## TASK OBJECTIVE
Please return each entry that follows exactly as given, but without pictures.

▬▬▬

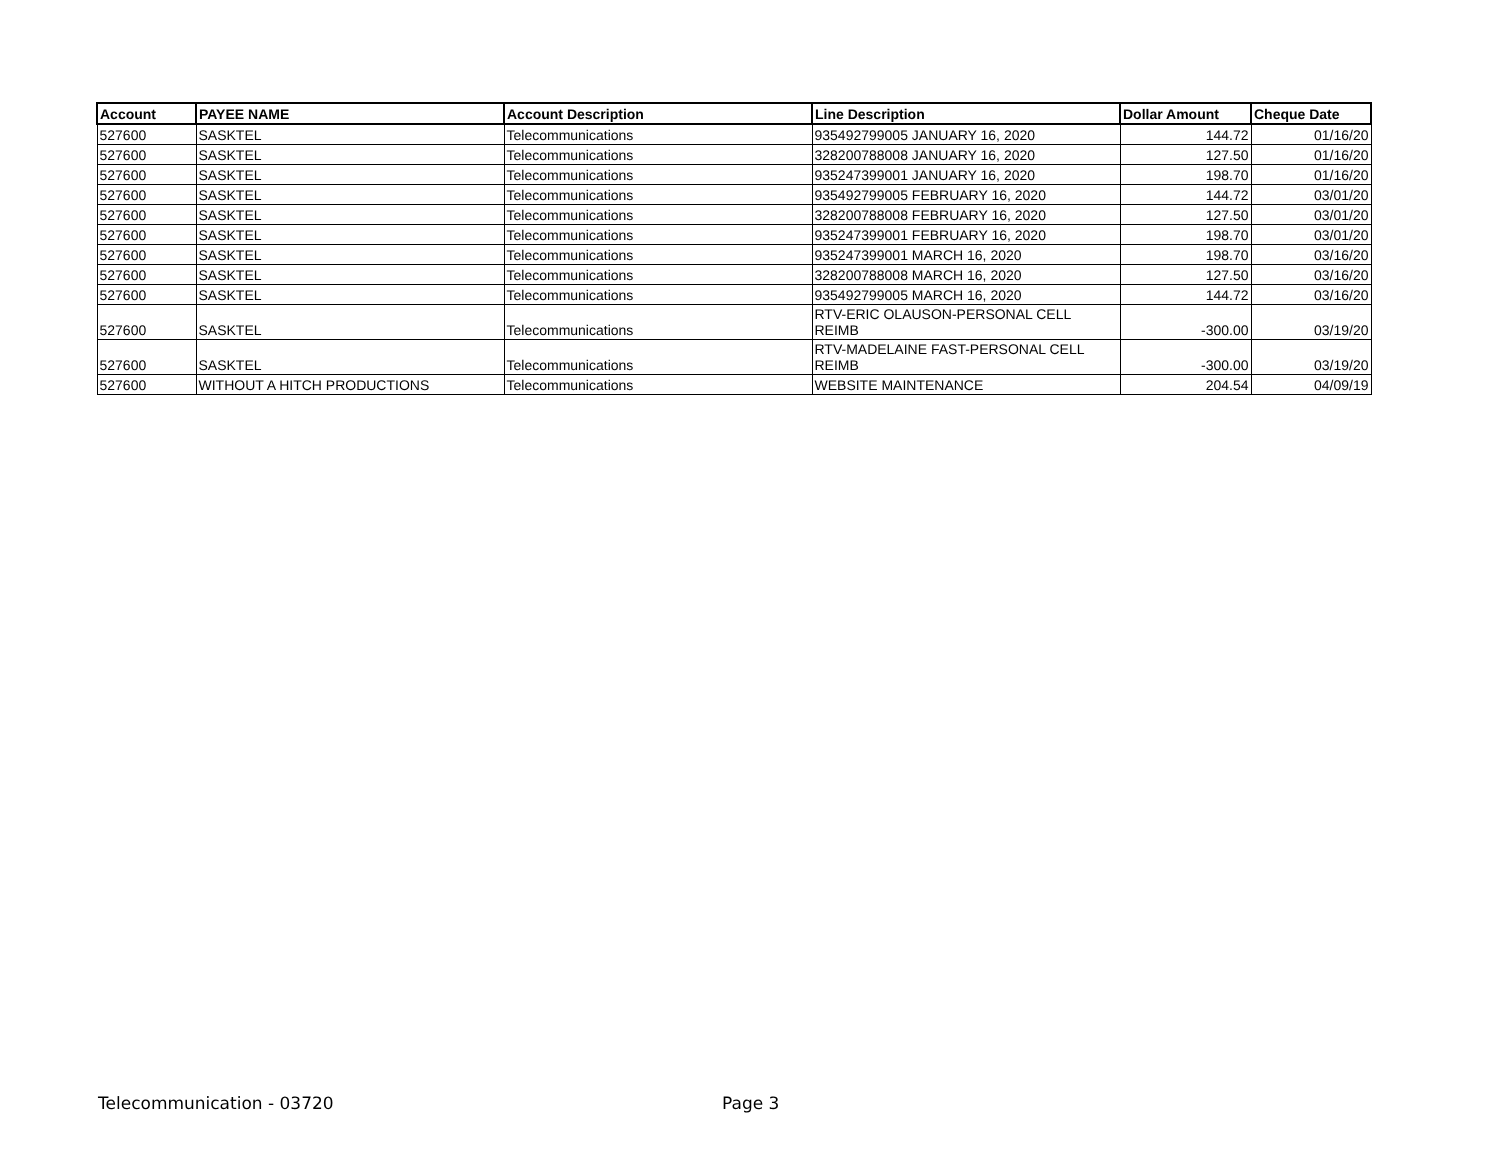| Account | PAYEE NAME | Account Description | Line Description | Dollar Amount | Cheque Date |
| --- | --- | --- | --- | --- | --- |
| 527600 | SASKTEL | Telecommunications | 935492799005 JANUARY 16, 2020 | 144.72 | 01/16/20 |
| 527600 | SASKTEL | Telecommunications | 328200788008 JANUARY 16, 2020 | 127.50 | 01/16/20 |
| 527600 | SASKTEL | Telecommunications | 935247399001 JANUARY 16, 2020 | 198.70 | 01/16/20 |
| 527600 | SASKTEL | Telecommunications | 935492799005 FEBRUARY 16, 2020 | 144.72 | 03/01/20 |
| 527600 | SASKTEL | Telecommunications | 328200788008 FEBRUARY 16, 2020 | 127.50 | 03/01/20 |
| 527600 | SASKTEL | Telecommunications | 935247399001 FEBRUARY 16, 2020 | 198.70 | 03/01/20 |
| 527600 | SASKTEL | Telecommunications | 935247399001 MARCH 16, 2020 | 198.70 | 03/16/20 |
| 527600 | SASKTEL | Telecommunications | 328200788008 MARCH 16, 2020 | 127.50 | 03/16/20 |
| 527600 | SASKTEL | Telecommunications | 935492799005 MARCH 16, 2020 | 144.72 | 03/16/20 |
| 527600 | SASKTEL | Telecommunications | RTV-ERIC OLAUSON-PERSONAL CELL REIMB | -300.00 | 03/19/20 |
| 527600 | SASKTEL | Telecommunications | RTV-MADELAINE FAST-PERSONAL CELL REIMB | -300.00 | 03/19/20 |
| 527600 | WITHOUT A HITCH PRODUCTIONS | Telecommunications | WEBSITE MAINTENANCE | 204.54 | 04/09/19 |
Telecommunication - 03720 Page 3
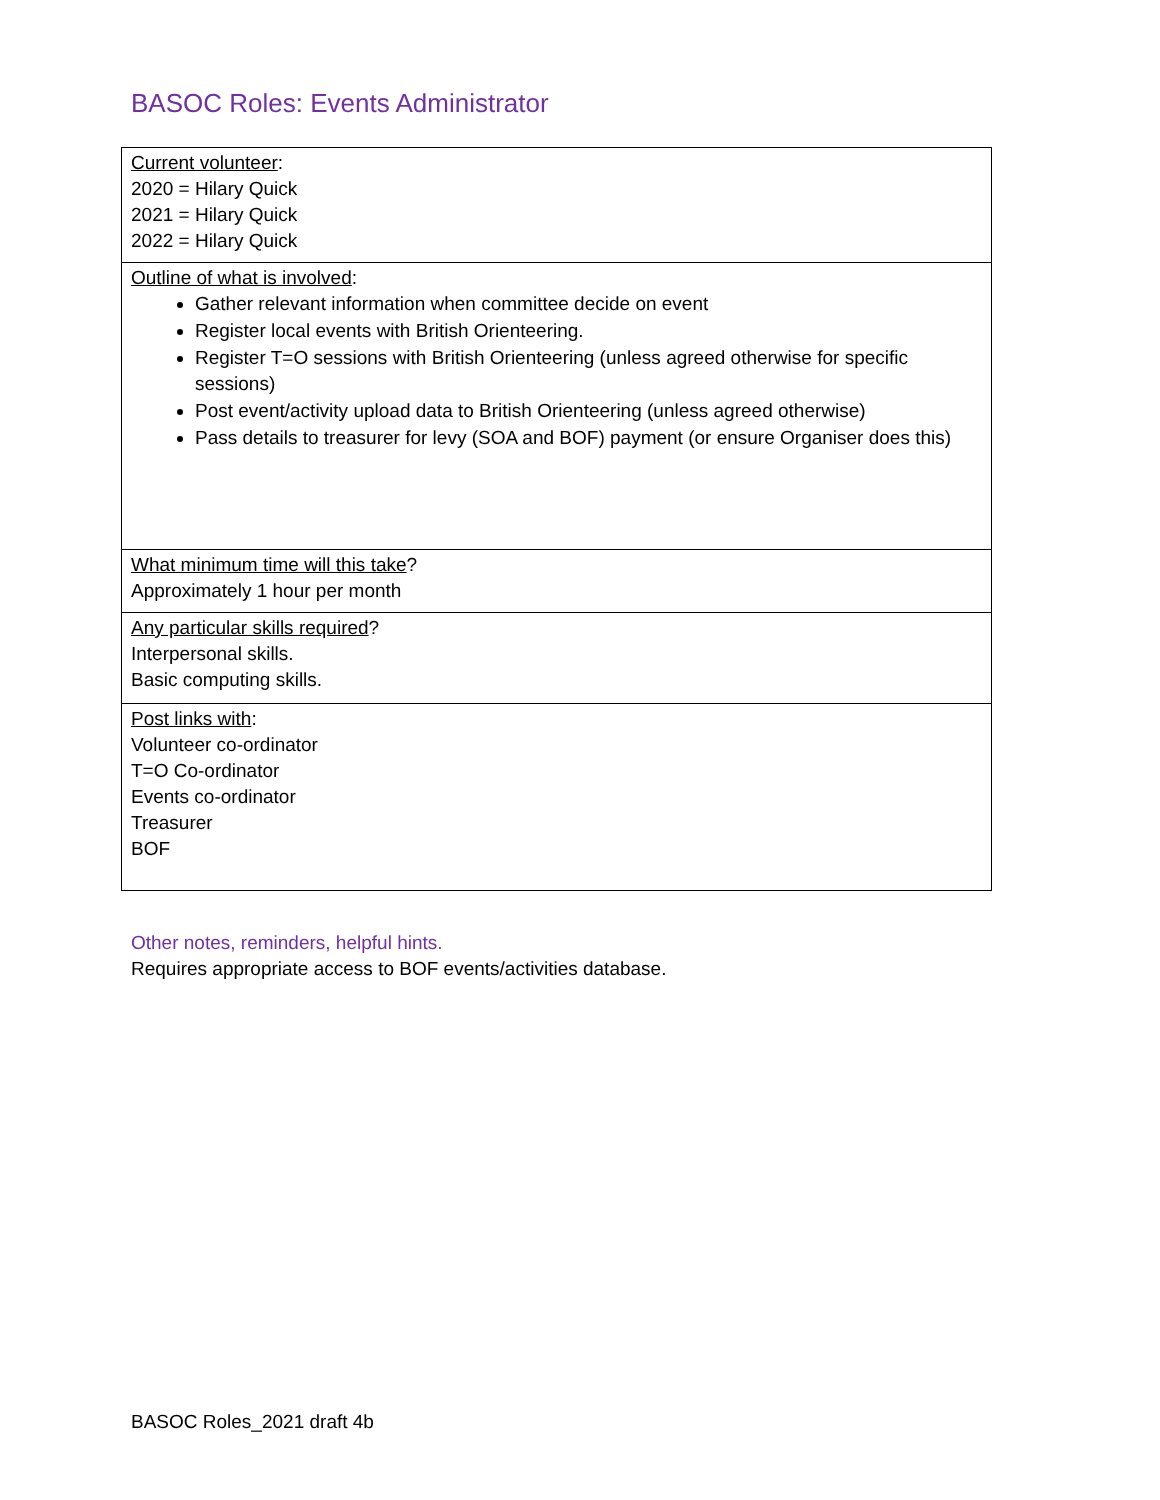BASOC Roles: Events Administrator
| Current volunteer : 2020 = Hilary Quick 2021 = Hilary Quick 2022 = Hilary Quick |
| Outline of what is involved : Gather relevant information when committee decide on event Register local events with British Orienteering. Register T=O sessions with British Orienteering (unless agreed otherwise for specific sessions) Post event/activity upload data to British Orienteering (unless agreed otherwise) Pass details to treasurer for levy (SOA and BOF) payment (or ensure Organiser does this) |
| What minimum time will this take ? Approximately 1 hour per month |
| Any particular skills required ? Interpersonal skills. Basic computing skills. |
| Post links with : Volunteer co-ordinator T=O Co-ordinator Events co-ordinator Treasurer BOF |
Other notes, reminders, helpful hints.
Requires appropriate access to BOF events/activities database.
BASOC Roles_2021 draft 4b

▬▬▬

## TASK RESULT
| Account | PAYEE NAME | Account Description | Line Description | Dollar Amount | Cheque Date |
| --- | --- | --- | --- | --- | --- |
| 527600 | SASKTEL | Telecommunications | 935492799005 JANUARY 16, 2020 | 144.72 | 01/16/20 |
| 527600 | SASKTEL | Telecommunications | 328200788008 JANUARY 16, 2020 | 127.50 | 01/16/20 |
| 527600 | SASKTEL | Telecommunications | 935247399001 JANUARY 16, 2020 | 198.70 | 01/16/20 |
| 527600 | SASKTEL | Telecommunications | 935492799005 FEBRUARY 16, 2020 | 144.72 | 03/01/20 |
| 527600 | SASKTEL | Telecommunications | 328200788008 FEBRUARY 16, 2020 | 127.50 | 03/01/20 |
| 527600 | SASKTEL | Telecommunications | 935247399001 FEBRUARY 16, 2020 | 198.70 | 03/01/20 |
| 527600 | SASKTEL | Telecommunications | 935247399001 MARCH 16, 2020 | 198.70 | 03/16/20 |
| 527600 | SASKTEL | Telecommunications | 328200788008 MARCH 16, 2020 | 127.50 | 03/16/20 |
| 527600 | SASKTEL | Telecommunications | 935492799005 MARCH 16, 2020 | 144.72 | 03/16/20 |
| 527600 | SASKTEL | Telecommunications | RTV-ERIC OLAUSON-PERSONAL CELL REIMB | -300.00 | 03/19/20 |
| 527600 | SASKTEL | Telecommunications | RTV-MADELAINE FAST-PERSONAL CELL REIMB | -300.00 | 03/19/20 |
| 527600 | WITHOUT A HITCH PRODUCTIONS | Telecommunications | WEBSITE MAINTENANCE | 204.54 | 04/09/19 |
Telecommunication - 03720 Page 3
BASOC Roles: Events Administrator
| Current volunteer : 2020 = Hilary Quick 2021 = Hilary Quick 2022 = Hilary Quick |
| Outline of what is involved : Gather relevant information when committee decide on event Register local events with British Orienteering. Register T=O sessions with British Orienteering (unless agreed otherwise for specific sessions) Post event/activity upload data to British Orienteering (unless agreed otherwise) Pass details to treasurer for levy (SOA and BOF) payment (or ensure Organiser does this) |
| What minimum time will this take ? Approximately 1 hour per month |
| Any particular skills required ? Interpersonal skills. Basic computing skills. |
| Post links with : Volunteer co-ordinator T=O Co-ordinator Events co-ordinator Treasurer BOF |
Other notes, reminders, helpful hints.
Requires appropriate access to BOF events/activities database.
BASOC Roles_2021 draft 4b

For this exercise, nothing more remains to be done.